## ASSIGNED TASK:
Return the lines from the line containing "pinky tip: (181, 225)" through the last line of the material below, exactly as they appear and with no others.

## WORKING DATA:
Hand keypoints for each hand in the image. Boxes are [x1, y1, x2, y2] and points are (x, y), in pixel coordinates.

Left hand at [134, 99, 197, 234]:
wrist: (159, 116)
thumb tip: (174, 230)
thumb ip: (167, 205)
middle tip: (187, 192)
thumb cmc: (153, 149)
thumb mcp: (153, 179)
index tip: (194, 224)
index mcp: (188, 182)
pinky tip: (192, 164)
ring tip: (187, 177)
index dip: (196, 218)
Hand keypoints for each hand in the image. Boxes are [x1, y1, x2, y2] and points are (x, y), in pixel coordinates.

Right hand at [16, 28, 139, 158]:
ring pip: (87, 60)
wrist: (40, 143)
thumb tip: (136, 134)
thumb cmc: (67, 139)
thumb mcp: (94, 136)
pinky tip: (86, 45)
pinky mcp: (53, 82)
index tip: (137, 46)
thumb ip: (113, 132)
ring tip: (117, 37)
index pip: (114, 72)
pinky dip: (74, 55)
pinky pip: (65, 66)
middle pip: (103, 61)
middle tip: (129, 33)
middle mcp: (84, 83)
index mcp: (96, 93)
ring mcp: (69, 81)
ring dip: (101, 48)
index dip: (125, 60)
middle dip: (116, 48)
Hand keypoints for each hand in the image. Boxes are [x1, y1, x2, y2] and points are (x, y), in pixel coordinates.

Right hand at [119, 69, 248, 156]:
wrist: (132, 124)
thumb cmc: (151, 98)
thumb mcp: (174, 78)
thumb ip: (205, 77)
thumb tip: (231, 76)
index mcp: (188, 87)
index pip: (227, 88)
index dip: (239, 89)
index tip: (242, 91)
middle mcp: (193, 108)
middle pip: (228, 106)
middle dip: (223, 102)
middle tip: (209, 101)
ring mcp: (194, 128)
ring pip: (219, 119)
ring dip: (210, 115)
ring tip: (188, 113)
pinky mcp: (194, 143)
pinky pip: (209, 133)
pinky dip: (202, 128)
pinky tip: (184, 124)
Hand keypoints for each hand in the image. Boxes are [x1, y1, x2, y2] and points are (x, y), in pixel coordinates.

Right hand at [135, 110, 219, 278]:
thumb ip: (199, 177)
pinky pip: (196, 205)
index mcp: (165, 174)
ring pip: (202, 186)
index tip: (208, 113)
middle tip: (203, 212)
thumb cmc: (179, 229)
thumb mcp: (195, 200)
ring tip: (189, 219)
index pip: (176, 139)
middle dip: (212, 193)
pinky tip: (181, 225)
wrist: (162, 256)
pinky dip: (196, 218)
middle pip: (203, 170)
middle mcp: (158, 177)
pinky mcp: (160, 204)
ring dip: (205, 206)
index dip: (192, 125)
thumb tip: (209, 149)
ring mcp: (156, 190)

## SOLUTION TO THIS PROBLEM:
pinky tip: (181, 225)
wrist: (162, 256)
pinky dip: (196, 218)
middle pip: (203, 170)
middle mcp: (158, 177)
pinky mcp: (160, 204)
ring dip: (205, 206)
index dip: (192, 125)
thumb tip: (209, 149)
ring mcp: (156, 190)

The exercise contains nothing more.